■ **Work instructions**:
Search the entries for the word "btnAddProduct". Copy every line where it turns up.

== Material for this task ==

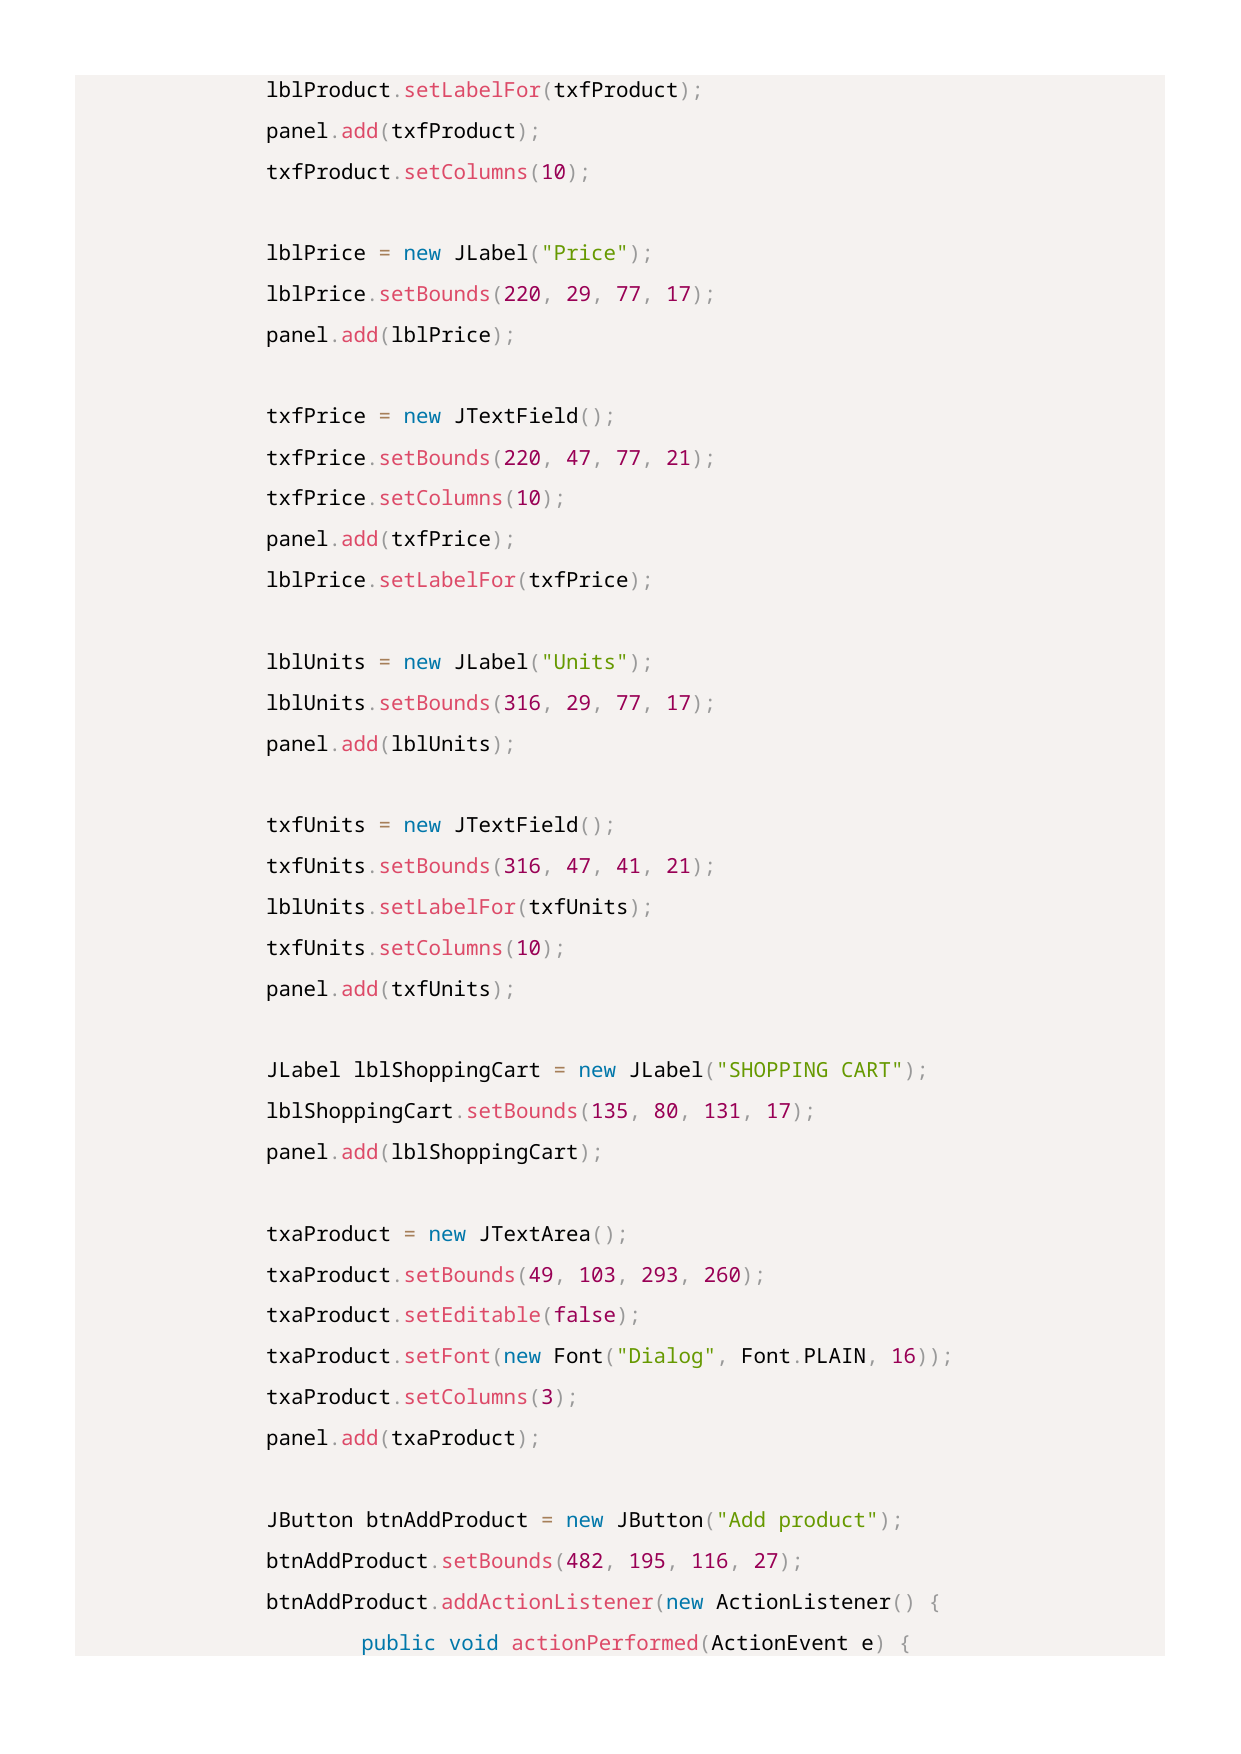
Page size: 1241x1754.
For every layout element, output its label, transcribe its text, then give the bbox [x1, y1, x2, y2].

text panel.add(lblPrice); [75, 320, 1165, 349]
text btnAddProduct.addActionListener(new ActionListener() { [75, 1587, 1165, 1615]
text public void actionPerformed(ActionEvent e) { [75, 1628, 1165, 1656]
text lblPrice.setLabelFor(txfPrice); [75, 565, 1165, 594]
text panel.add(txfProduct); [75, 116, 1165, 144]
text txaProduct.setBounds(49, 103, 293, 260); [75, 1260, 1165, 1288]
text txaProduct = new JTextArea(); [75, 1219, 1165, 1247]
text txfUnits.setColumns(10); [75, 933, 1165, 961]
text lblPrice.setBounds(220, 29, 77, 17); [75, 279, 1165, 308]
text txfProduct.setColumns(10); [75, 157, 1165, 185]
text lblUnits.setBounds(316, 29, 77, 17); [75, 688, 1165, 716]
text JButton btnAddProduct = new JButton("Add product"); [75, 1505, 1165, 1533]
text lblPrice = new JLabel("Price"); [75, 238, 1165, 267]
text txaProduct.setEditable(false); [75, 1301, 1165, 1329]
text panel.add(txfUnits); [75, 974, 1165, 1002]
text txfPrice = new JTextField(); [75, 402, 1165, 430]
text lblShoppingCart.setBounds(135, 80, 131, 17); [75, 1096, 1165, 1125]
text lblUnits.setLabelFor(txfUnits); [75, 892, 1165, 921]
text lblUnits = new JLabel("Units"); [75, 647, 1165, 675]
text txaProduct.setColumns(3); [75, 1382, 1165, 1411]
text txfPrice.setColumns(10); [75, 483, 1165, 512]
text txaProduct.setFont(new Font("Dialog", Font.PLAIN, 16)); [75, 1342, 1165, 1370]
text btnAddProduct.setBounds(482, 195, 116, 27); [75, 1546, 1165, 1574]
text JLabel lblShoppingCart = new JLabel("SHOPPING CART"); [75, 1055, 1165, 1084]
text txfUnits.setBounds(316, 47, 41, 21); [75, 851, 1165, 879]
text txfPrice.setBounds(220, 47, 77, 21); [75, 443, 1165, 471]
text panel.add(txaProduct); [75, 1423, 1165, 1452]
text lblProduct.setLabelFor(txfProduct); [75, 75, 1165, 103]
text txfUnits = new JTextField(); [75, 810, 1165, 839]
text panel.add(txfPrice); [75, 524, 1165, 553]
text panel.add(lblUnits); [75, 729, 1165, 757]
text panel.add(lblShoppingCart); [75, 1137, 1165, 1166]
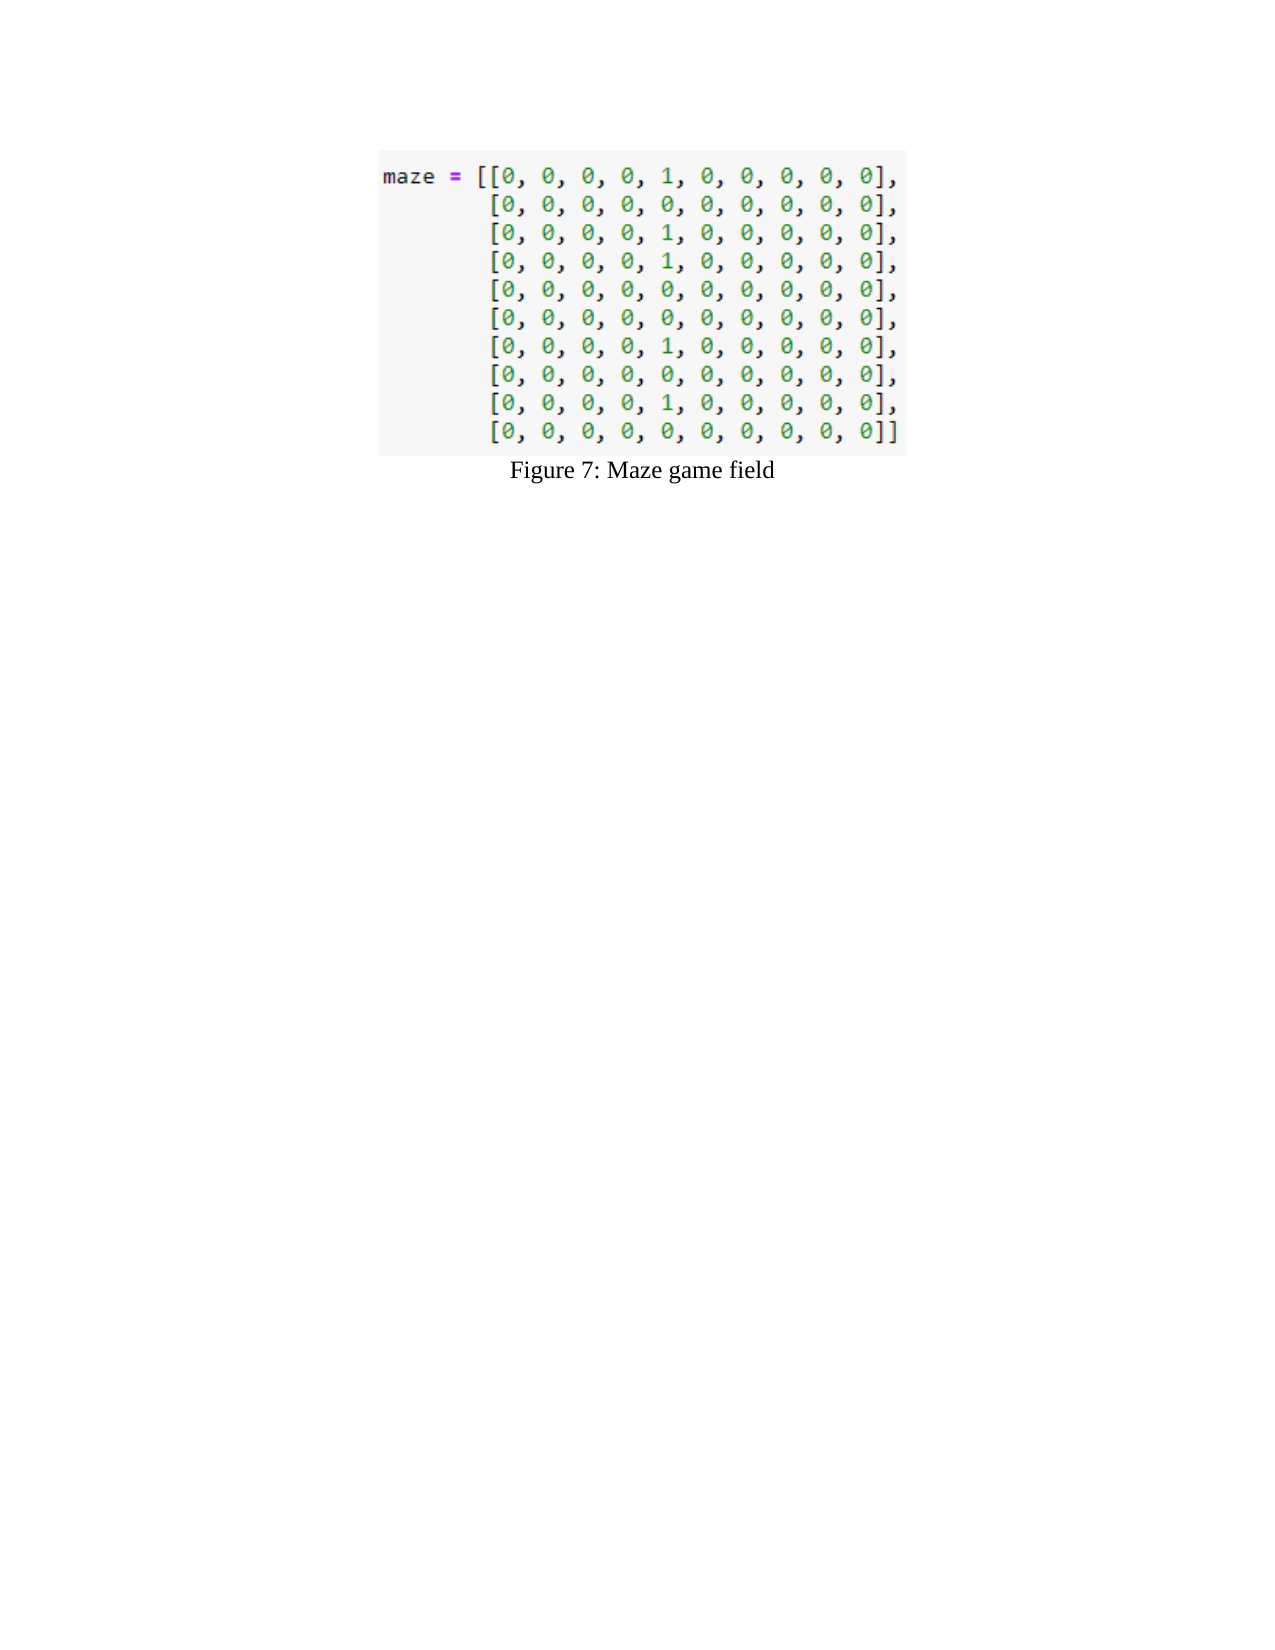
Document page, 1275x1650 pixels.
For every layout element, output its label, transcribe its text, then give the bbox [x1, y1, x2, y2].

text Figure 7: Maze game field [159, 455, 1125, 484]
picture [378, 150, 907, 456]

===

■ **Your solution**:
text btnAddProduct.addActionListener(new ActionListener() { [75, 1587, 1165, 1615]
text JButton btnAddProduct = new JButton("Add product"); [75, 1505, 1165, 1533]
text btnAddProduct.setBounds(482, 195, 116, 27); [75, 1546, 1165, 1574]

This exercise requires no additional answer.